Olá você, meu leitor!
Estamos na 5ª. edição dessa sequência de textos, escolhemos nessa série explorar o tema das Empresas Familiares, em especial investigamos e sintetizamos aqui as principais fontes de conflitos que acontecem nos ambientes da família e da empresa. E aí chegou a vez de falar sobre os conflitos ligados a questões financeiras.
Começo por uma provocação, citando um dito popular:
“Casa que falta pão, todo mundo grita, ninguém tem razão” (Autor desconhecido)
O sentido aqui é o de que na escassez, a crise se instala e pode acontecer que a racionalidade seja colocada de lado, e nessa situação o diálogo de surdos é que prevalece.
E que tal esse outro:
“Herança, queima a mão e gela o coração” (Autor desconhecido)
Nesse se faz referência ao fato de que disputas por heranças podem trazer desgosto, rancor e afastamento entre os familiares, corroendo os laços afetivos.
Pois é, os conflitos financeiros estão entre as causas mais comuns de desavenças em empresas familiares. Esse tipo de organização tem dinâmicas complexas, onde o lado emocional e as relações pessoais interferem diretamente na gestão e nas tomadas de decisão. Vamos explorar a seguir então algumas das principais causas de conflitos financeiros nesse contexto e possíveis formas de mitigá-los.

**TAREFAS PROPOSTAS**
• 1. Segundo o texto sobre empresas familiares, em qual edição da sequência de textos os autores estão?
• 2. Reproduza do texto sobre empresas familiares o trecho que vai de "Pois é, os conflitos" até "formas de mitigá-los.".
As linhas abaixo são material à parte, sem relação com o texto sobre empresas familiares.

**LINHAS FORNECIDAS**

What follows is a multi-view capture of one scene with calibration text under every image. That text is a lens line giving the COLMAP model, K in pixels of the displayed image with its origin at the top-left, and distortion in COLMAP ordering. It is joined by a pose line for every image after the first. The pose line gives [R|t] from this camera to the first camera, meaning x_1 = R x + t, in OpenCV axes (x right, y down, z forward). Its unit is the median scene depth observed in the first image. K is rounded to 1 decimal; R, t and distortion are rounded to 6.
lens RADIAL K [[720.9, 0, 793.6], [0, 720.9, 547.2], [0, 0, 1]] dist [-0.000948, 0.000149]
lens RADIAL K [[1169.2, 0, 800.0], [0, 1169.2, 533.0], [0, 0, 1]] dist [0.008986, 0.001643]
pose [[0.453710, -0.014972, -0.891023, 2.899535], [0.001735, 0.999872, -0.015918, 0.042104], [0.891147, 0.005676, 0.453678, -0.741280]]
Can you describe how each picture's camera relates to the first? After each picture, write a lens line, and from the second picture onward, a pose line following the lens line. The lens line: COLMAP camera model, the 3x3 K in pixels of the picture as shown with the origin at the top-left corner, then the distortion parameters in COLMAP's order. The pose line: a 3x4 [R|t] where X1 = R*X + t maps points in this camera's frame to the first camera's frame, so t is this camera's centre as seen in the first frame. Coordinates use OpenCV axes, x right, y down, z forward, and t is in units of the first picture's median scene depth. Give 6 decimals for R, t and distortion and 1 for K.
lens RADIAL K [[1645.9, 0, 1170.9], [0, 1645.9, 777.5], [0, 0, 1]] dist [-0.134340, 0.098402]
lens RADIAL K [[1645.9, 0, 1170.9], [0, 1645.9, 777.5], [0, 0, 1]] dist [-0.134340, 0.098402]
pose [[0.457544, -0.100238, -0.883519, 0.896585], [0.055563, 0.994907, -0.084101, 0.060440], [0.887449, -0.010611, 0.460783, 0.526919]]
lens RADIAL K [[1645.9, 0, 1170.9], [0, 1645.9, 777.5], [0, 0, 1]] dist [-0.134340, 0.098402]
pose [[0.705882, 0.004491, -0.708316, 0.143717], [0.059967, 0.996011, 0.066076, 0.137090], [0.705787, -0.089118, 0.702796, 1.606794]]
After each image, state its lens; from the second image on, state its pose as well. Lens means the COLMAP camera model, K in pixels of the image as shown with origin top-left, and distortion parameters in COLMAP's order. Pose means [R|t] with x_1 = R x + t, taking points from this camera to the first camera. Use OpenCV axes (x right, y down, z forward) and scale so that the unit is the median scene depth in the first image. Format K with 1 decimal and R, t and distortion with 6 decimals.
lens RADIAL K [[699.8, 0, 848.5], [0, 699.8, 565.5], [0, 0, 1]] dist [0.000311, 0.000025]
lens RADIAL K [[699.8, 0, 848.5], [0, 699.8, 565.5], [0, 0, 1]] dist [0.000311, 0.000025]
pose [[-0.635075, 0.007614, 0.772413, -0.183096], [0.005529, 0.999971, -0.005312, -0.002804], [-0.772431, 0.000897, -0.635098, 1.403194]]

**RESPOSTAS DAS TAREFAS**
• 1. Na 5ª edição.

• 2.
Pois é, os conflitos financeiros estão entre as causas mais comuns de desavenças em empresas familiares. Esse tipo de organização tem dinâmicas complexas, onde o lado emocional e as relações pessoais interferem diretamente na gestão e nas tomadas de decisão. Vamos explorar a seguir então algumas das principais causas de conflitos financeiros nesse contexto e possíveis formas de mitigá-los.